RE: [Haskell-cafe] Numerical methods in Haskell

| Between google searching and looking through the activity | report, I take it that no one has really developed serious | libraries for matrix manipulations, diff eqs, etc. | | Are there any practical reasons for this or is it just a | matter of the haskell community being small and there not | being many people interested in something so specialized? The latter I think, but it's just the sort of thing that a functional language should be good at. Two other difficulties (a) It's hard to compete with existing libraries. The obvious thing is not to compete; instead, just call them. But somehow that doesn't seem to be as motivating. Perhaps some bindings exist though? (b) A concern about efficiency, because numerical computation is typically an area where people really care about how many instructions you take. It's a legitimate concern, but I don't think that it'll turn out to be justified. With unboxed arrays, and/or calling external libraries for the inner loops -- and the potential for aggressive fusion and/or parallelism, there is plenty of upward potential. I also want to work on nested data parallelism (a la NESL, and NEPAL) which fits right in here. I'd love to see a little community of matrix manipulators spinning up. Simon

On Fri, 10 Feb 2006, Simon Peyton-Jones wrote:
| Between google searching and looking through the activity | report, I take it that no one has really developed serious | libraries for matrix manipulations, diff eqs, etc. | | Are there any practical reasons for this or is it just a | matter of the haskell community being small and there not | being many people interested in something so specialized?

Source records

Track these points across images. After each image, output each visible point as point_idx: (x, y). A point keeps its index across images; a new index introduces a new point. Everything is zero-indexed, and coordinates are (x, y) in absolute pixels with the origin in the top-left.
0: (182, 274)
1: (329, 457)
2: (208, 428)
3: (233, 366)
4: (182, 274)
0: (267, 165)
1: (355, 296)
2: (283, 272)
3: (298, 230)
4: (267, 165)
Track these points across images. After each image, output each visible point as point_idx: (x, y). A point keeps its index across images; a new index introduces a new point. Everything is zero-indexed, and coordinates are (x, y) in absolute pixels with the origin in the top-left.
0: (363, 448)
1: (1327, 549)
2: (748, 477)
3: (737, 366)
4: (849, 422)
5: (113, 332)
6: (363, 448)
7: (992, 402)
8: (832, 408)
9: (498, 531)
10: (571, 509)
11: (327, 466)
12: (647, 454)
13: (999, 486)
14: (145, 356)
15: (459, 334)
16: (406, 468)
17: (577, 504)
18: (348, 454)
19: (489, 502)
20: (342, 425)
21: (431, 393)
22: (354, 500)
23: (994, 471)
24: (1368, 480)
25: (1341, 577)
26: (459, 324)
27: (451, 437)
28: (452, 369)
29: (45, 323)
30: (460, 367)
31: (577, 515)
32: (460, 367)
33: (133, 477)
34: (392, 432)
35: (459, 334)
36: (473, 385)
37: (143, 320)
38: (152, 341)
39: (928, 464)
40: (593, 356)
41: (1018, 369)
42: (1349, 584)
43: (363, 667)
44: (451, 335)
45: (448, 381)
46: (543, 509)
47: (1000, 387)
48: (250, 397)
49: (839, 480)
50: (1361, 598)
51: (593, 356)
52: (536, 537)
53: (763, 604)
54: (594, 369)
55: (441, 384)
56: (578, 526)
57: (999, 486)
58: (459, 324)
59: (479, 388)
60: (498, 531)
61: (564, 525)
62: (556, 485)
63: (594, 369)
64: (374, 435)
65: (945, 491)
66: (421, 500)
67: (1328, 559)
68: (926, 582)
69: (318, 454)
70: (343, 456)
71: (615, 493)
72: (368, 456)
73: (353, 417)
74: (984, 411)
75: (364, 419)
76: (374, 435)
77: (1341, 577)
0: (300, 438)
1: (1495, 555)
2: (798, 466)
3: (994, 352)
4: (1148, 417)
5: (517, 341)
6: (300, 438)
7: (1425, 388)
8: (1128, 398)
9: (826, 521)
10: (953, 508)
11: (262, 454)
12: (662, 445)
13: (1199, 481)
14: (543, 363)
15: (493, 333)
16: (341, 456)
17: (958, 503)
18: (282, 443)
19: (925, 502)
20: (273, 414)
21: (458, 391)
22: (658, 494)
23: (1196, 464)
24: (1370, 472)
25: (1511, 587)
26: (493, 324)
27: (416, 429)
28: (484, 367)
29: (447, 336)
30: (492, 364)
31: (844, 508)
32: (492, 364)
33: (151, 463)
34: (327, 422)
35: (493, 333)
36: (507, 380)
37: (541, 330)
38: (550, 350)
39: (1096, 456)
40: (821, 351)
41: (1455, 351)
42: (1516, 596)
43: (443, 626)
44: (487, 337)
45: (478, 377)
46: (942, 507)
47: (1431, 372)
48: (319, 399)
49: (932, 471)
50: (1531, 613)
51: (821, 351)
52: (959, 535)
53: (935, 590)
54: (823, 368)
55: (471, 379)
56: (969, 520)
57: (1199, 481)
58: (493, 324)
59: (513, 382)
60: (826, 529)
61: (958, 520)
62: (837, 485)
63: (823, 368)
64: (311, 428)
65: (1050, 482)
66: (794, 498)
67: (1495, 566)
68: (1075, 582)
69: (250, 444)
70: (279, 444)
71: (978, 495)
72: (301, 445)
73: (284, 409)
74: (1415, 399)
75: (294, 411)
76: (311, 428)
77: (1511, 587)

● SET EXERCISE:
Carry on the mailing-list thread about numerical methods in Haskell from the point where it stops.

● TASK OUTPUT:
The latter I think, but it's just the sort of thing that a functional language should be good at.
Yes, I think lazy functional languages are great for this job! Languages of which other kind can represent power series and (infinite) sequences so easily?
(a) It's hard to compete with existing libraries. The obvious thing is not to compete; instead, just call them. But somehow that doesn't seem to be as motivating. Perhaps some bindings exist though?
I collected the efforts of matrix libraries seen so far: http://www.haskell.org/hawiki/LinearAlgebra
I'd love to see a little community of matrix manipulators spinning up.
Here, here, here! :-) I wrote some little, really very basic modules for me for numerical integration, solving differential equations, approximation with Newton's method and Co., power series manipulation, wrapping GNUPlot for display of numerical data. Due to increasing interest I could make the repository public, but I can't guarantee for a stable interface. Jerzy Karczmarczuk gives a fine overview over how functional lazy languages assist solving mathematical problems: http://www.haskell.org/pipermail/haskell-cafe/2004-May/006197.html

Actually I was starting to develop a matrix library, but then I found someone beat me to it... which is nice of course because you can move straight on to using it... http://dis.um.es/~alberto/hmatrix/matrix.html It uses the GSL which can use an optimized cblas library for even faster computation. Regards, Keean. Simon Peyton-Jones wrote:
| Between google searching and looking through the activity | report, I take it that no one has really developed serious | libraries for matrix manipulations, diff eqs, etc. | | Are there any practical reasons for this or is it just a | matter of the haskell community being small and there not | being many people interested in something so specialized?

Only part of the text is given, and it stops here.